LABORATORY OF NEUROBIOLOGY OF INVERTEBRATES

Research lines

Molecular bases of exhitation/inhibition imbalances in C. elegans

Excitatory and inhibitory neurotransmission is key to brain function. Imbalances in this system are linked to neuronal disorders, and the complexity of the mammalian nervous system makes studying these mechanisms difficult. The C. elegans neuromuscular system, in which both excitatory (cholinergic) and inhibitory (GABAergic) motor neurons regulate muscle contraction and relaxation, is an excellent platform to study the function, balance, and coordination between excitatory and inhibitory signals. We use genetic, pharmacological, behavioral, microscopic and optogenetic techniques to study the molecular basis of imbalances in some mutant genes linked to human disorders. We investigate the role of gendaf-18 (a human PTEN genortologue whose mutations have been reported in patients with Autism Spectrum Disorders) in neurodevelopment and E/I balance in C. elegans. We have explored how a diet rich in the ketone body beta-hydroxybutyrate can improve defects in this mutant (Giunti et al., 2023, Biorxiv). We are currently studying other genes associated with autism and other brain imbalance issues, and we are focused on exploring therapeutic alternatives to address these imbalances. Our aim is to contribute to the development of innovative therapeutic approaches and understand the molecular basis underlying some neural disorders. .

Nervous control of systemic processes in C. elegans

Animals, including humans, use neural control to respond to stress in the environment. A new study in C. elegans found that a brain-gut communication pathway involving tyramine regulates the release of insulin-like peptides to balance acute and long-term stress responses. The research aims to understand how the nervous system perceives nutritional status and its impact on adaptive strategies. These findings have implications for understanding stress response in mammals.

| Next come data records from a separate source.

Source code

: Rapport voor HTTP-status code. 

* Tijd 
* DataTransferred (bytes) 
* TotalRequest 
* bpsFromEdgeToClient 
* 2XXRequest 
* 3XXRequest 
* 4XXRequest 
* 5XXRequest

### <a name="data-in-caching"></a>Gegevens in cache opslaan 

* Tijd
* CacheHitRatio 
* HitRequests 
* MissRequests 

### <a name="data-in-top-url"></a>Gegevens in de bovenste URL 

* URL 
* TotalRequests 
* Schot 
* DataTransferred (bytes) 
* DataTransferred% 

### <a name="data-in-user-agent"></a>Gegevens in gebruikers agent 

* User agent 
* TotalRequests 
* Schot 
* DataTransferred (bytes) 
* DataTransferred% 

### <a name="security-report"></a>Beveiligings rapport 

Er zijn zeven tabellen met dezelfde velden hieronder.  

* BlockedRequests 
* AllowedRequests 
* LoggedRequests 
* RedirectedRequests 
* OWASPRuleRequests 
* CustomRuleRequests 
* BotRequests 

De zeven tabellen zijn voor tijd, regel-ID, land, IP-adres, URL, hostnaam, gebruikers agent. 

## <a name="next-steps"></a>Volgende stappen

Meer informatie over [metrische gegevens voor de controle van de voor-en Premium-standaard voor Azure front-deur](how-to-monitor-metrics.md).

C. elegans: a platform for elucidating molecular mechanisms and potential chemotherapeutic strategies in diseases affecting the nervous system (NS).

The nematode C. elegans has become a valuable organism in studying the molecular mechanisms and potential treatments for diseases affecting the nervous system. With a complex mammalian nervous system consisting of billions of neurons and an intricate network of synapses, understanding neural circuits and neuronal function has proven challenging. However, C. elegans, with its well-established models for neurodegenerative disorders, provides a means to explore diseases of the nervous system. Neurodegenerative disorders, such as Huntington’s, Alzheimer’s, and Parkinson’s disease, are characterized by protein aggregation and cell death in neurons, ultimately leading to dysfunction. C. elegans models can accurately replicate protein aggregation, making it an effective tool for genetic and pharmacological screenings. Recent studies using C. elegans models have shown promising results, with identified compounds capable of modulating toxic aggregation. Our ultimate goal is the identification of new pharmacological targets and the development of therapeutic treatments for these disorders.